- _Work item_
Return the passage of the supplied text on rasterizing polygons to a grid between "ny = int(leny" and "np.zeros((ny, nx), 'd')", inclusive, copied exactly.

In order to grid the vectors, some appropriate raster resolutions need to be determined, and applied to the data extents. E.g., I'm doing everything on a 1 metre grid, but it can be modified to any number. Then build an affine geotransform from the upper-left corner.

max_shape = cascaded_union([shape(s) for s in shapes])
minx, miny, maxx, maxy = max_shape.bounds
dx = dy = 1.0  # grid resolution; this can be adjusted
lenx = dx * (ceil(maxx / dx) - floor(minx / dx))
leny = dy * (ceil(maxy / dy) - floor(miny / dy))
assert lenx % dx == 0.0
assert leny % dy == 0.0
nx = int(lenx / dx)
ny = int(leny / dy)
gt = Affine(
    dx, 0.0, dx * floor(minx / dx),
    0.0, -dy, dy * ceil(maxy / dy))

Loop through each polygon, and rasterise them to a grid, where each will be 0 outside the polygon and 1 inside. With each result, accumulate a values to the array pa, which we'll normalise to values 0.0 (zero coverage) to 1.0 (all covered). This raster is basically the probability that a polygon covers the grid.

pa = np.zeros((ny, nx), 'd')
for s in shapes:
    r = features.rasterize([s], (ny, nx), transform=gt)
    pa[r > 0] += 1
pa /= len(shapes)  # normalise values

pa

The next step is really only needed if you want a smoothish result from only a few overlapping polygons. It will blur the sharp edges of probability array. You will need a modified gaussian_blur function with full convolution to avoid edge distortions, which modifies the geotransform size.

- _Records from a collection_

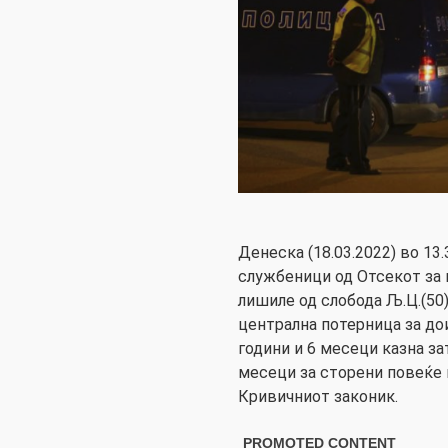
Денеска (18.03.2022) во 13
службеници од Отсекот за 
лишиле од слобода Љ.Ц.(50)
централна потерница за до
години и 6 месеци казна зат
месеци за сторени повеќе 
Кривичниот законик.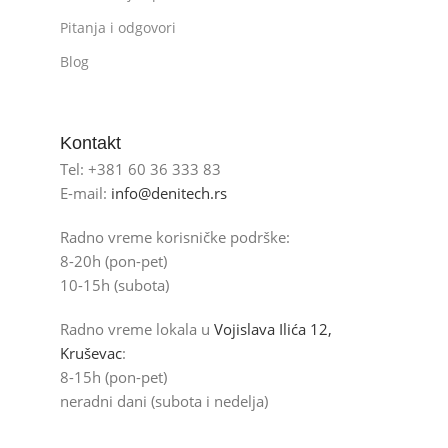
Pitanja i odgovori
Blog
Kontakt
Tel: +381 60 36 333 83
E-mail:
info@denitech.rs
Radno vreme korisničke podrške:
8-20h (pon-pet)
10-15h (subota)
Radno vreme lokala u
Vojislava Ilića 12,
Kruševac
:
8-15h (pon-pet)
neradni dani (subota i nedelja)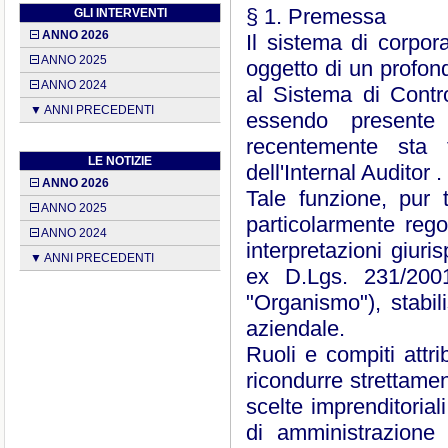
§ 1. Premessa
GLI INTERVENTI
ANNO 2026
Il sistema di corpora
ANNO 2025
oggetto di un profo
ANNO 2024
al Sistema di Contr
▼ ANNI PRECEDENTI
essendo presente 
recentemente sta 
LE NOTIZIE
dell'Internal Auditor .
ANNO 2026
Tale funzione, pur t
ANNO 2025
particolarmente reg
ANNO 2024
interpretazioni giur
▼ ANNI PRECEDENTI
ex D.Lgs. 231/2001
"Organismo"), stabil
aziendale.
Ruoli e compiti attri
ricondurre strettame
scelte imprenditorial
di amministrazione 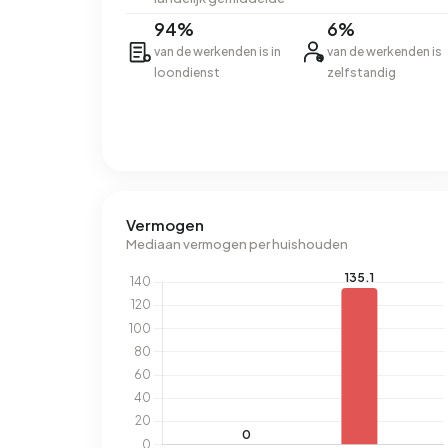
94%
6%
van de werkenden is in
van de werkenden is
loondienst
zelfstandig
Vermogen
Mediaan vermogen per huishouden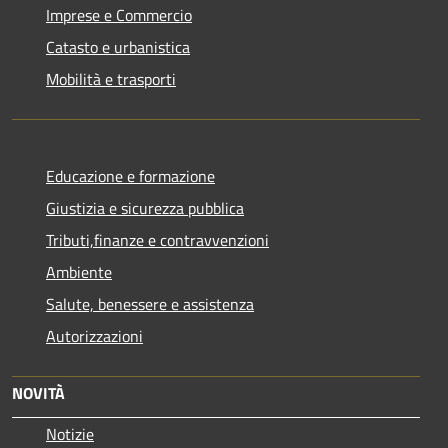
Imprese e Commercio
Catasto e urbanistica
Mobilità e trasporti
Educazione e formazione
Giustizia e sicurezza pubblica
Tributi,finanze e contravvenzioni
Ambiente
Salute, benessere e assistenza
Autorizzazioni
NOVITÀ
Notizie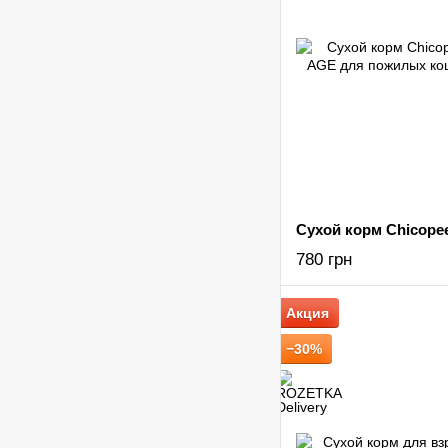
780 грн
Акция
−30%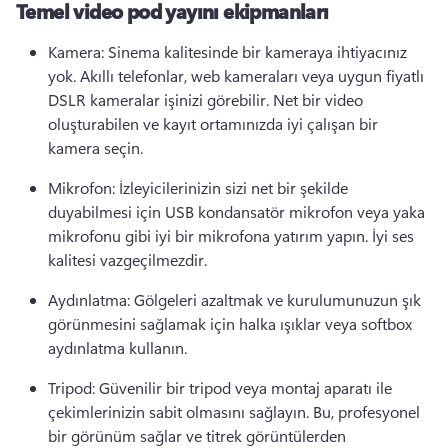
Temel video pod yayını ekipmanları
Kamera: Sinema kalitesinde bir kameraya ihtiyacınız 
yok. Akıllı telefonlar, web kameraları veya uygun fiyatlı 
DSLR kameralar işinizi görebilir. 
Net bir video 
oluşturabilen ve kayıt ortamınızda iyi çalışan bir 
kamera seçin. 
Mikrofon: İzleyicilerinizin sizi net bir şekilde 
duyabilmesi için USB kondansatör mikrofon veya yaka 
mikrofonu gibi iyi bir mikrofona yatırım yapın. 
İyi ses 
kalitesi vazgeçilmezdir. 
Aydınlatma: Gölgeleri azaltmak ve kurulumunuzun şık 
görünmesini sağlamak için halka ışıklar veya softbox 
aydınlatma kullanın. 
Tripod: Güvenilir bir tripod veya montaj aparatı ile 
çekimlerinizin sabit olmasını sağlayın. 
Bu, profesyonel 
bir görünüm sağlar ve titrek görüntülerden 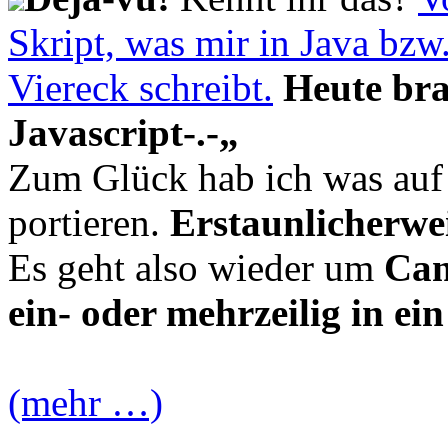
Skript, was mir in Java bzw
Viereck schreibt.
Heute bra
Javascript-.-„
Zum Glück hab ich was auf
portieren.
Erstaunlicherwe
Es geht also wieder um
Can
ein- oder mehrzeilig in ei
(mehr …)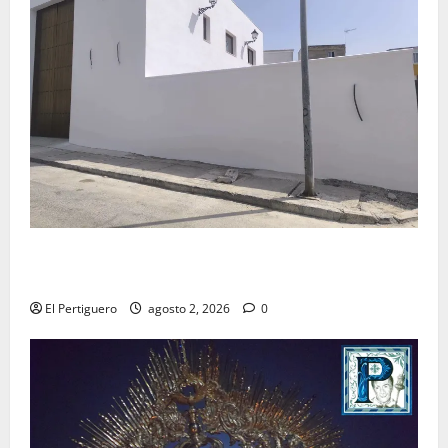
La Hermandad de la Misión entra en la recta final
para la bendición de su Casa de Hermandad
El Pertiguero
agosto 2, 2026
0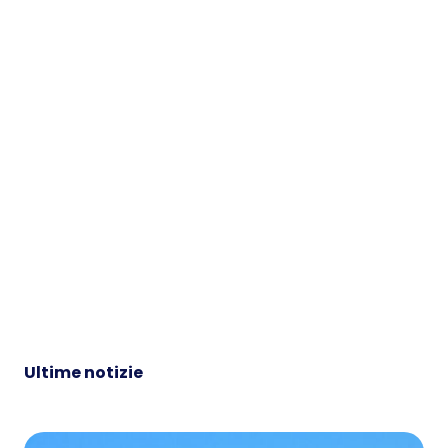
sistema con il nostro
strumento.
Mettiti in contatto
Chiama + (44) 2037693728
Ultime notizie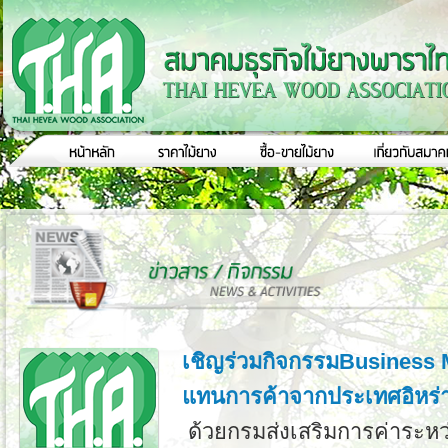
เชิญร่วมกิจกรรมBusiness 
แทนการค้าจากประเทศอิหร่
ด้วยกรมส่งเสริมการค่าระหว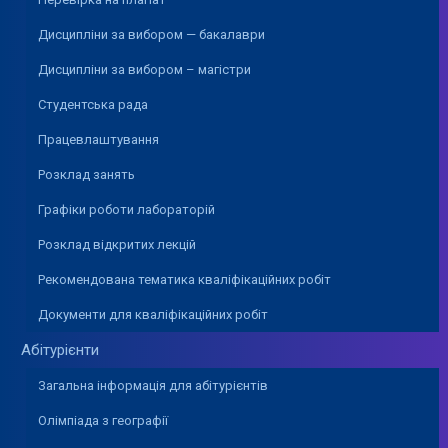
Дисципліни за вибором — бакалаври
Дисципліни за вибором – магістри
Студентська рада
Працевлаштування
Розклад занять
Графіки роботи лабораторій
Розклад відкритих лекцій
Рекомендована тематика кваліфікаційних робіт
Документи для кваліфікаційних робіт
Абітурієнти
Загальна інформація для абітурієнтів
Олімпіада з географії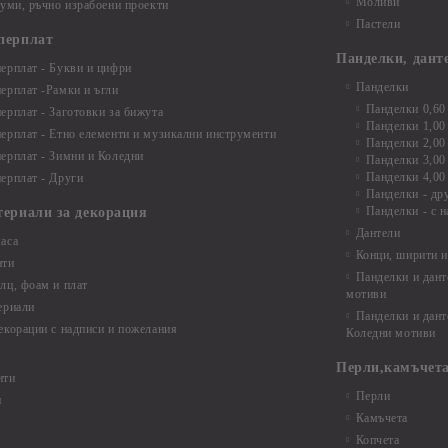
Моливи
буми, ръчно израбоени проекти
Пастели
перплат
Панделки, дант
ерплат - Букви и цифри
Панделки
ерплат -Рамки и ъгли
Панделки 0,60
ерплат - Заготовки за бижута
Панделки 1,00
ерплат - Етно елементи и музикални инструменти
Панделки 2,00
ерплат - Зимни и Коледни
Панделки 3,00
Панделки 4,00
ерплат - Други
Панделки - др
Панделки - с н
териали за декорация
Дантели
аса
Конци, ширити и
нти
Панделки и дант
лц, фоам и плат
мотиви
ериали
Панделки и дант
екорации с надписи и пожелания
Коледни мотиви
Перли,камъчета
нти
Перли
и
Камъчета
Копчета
==
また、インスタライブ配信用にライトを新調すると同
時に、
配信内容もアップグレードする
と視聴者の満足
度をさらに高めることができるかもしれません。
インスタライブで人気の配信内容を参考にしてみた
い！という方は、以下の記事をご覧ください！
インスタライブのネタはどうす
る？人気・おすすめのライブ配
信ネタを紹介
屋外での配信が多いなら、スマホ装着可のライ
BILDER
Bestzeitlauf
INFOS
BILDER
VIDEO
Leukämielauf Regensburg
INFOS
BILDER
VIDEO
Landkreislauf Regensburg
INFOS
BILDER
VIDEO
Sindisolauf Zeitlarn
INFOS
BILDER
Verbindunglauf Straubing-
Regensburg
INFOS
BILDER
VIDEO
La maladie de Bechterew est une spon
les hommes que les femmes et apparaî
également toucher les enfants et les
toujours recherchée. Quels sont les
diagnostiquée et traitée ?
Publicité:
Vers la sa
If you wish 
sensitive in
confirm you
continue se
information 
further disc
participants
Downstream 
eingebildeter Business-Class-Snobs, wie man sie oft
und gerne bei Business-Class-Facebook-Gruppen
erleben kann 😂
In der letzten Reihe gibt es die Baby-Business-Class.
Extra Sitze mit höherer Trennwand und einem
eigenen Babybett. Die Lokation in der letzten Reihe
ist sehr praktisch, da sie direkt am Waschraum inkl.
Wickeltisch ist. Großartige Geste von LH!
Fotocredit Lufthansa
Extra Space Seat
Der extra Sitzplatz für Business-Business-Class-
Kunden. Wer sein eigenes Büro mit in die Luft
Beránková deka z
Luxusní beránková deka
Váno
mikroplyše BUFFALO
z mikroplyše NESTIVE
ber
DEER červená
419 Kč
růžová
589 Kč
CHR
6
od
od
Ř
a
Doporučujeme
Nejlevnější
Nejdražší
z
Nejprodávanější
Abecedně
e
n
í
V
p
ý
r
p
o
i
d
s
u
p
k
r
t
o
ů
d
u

- _Answer to the problem_
ny = int(leny / dy)
gt = Affine(
    dx, 0.0, dx * floor(minx / dx),
    0.0, -dy, dy * ceil(maxy / dy))

Loop through each polygon, and rasterise them to a grid, where each will be 0 outside the polygon and 1 inside. With each result, accumulate a values to the array pa, which we'll normalise to values 0.0 (zero coverage) to 1.0 (all covered). This raster is basically the probability that a polygon covers the grid.

pa = np.zeros((ny, nx), 'd')